Where does Damon Lynch III live?
In Woodlawn, with his wife and kids, in a $147,500 house? Or in East Price Hill, where he and his wife own a $41,000 condo - and where he registered to vote three days before filing petitions to run for Cincinnati City Council last week?
Pete Witte, president of the Price Hill Civic Club and a Republican candidate for City Council, thinks it's the former. And short of a friendly game of West Side-style cornhole to settle the issue, Witte has filed a protest with the Hamilton County Board of Elections.
"It's an absolute joke that this kind of switcheroo can happen. It's an insult to every voter and resident of the city of Cincinnati that this kind of carpetbagging can go on," Witte said.
Witte's gambit is risky. Indeed, his own party seems to be split on the protest.
"I would think it would help us to have him (Lynch) running. His running is going to make every single Republican in the city run out and vote," said Republican candidate Leslie Ghiz.
The effort could backfire: If Lynch isn't disqualified, it could make him a stronger candidate.
Subpoenas and accusations flew at 824 Broadway when the Board of Elections last took up the thorny issue of residency in 1999. Republicans even looked through Councilman Paul Booth's garbage - or, at least, through his garbage bills - in an unsuccessful attempt to prove he lived in Amberley Village, not Oakley.
Remembering that debacle, Mayor Charlie Luken gave his opponent a pass in 2001. When Courtis Fuller rented an apartment in College Hill the day before filing petitions for mayor, Luken wrote the Board of Elections saying all candidates with valid city addresses "deserve to be on the ballot."

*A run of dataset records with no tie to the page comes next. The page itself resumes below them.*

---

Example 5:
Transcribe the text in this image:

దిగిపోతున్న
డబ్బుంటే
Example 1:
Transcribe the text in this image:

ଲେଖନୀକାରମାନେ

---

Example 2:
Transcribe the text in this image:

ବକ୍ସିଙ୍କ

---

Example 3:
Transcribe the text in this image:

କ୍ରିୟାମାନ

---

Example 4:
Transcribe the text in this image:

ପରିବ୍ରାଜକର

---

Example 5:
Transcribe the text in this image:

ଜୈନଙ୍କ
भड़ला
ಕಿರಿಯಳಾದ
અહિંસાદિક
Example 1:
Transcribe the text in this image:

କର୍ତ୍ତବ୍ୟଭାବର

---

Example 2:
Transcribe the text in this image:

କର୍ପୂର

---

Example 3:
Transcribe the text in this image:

Lynch's case is different. One factor working in his favor is the fact that he owns the Warsaw Avenue condo - and has since 2001. Booth and Fuller both rented.

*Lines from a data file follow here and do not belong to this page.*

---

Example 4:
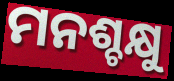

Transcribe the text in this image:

ମନଶ୍ଚକ୍ଷୁ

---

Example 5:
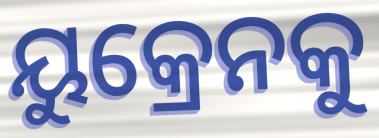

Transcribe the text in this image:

ୟୁକ୍ରେନକୁ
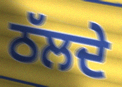
ਠੱਲਦੇ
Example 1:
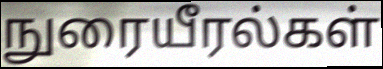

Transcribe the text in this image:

நுரையீரல்கள்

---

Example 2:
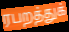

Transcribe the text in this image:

ரபறத்துக்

But the political equation is different. First, Lynch is an independent - and has few friends in either party.
Second, it's a different Board of Elections. It was former Mayor Gene Ruehlmann who broke ranks with Republicans and voted to put Booth on the ballot in 1999.

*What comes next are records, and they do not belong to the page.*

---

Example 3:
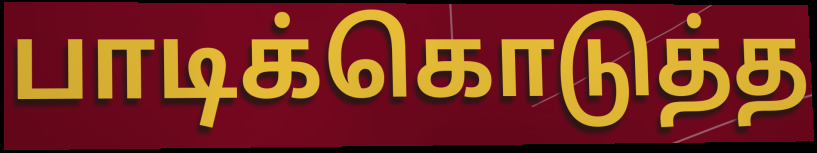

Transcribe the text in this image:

பாடிக்கொடுத்த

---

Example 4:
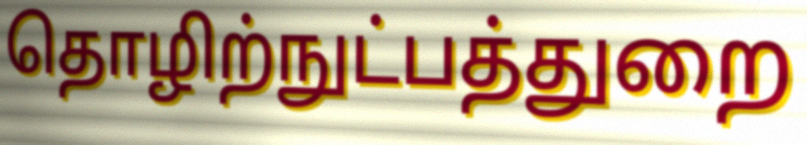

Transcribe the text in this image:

But Ruehlmann stepped down last year, and Republicans appointed Todd Ward to his place. And if the bipartisan board splits evenly, Ohio Secretary of State Ken Blackwell - also a former mayor - will break the tie.
Blackwell is a Republican - and has strictly interpreted the state's residency law.
Lynch himself seems nonplussed by the issue. "I've lived there for two years," he said of his Price Hill pad. "It's public record. It's easy to prove - just ask my neighbors. It's a real non-issue, and anyone who raises it is ignoring other issues that need to be discussed."
But Witte said there's a legitimate campaign issue underlying the squabble.
Witte is pushing a plan to elect council members by districts. Under that plan, candidates have to live in the district they represent for at least two years.
"It's essential to understanding the issues and the concerns of the neighborhood - to live it, breathe it, feel it, eat it, sleep it," Witte said. "People want to have a say in what happens in the city, but they don't want to put their money where their mouth is and live in the city."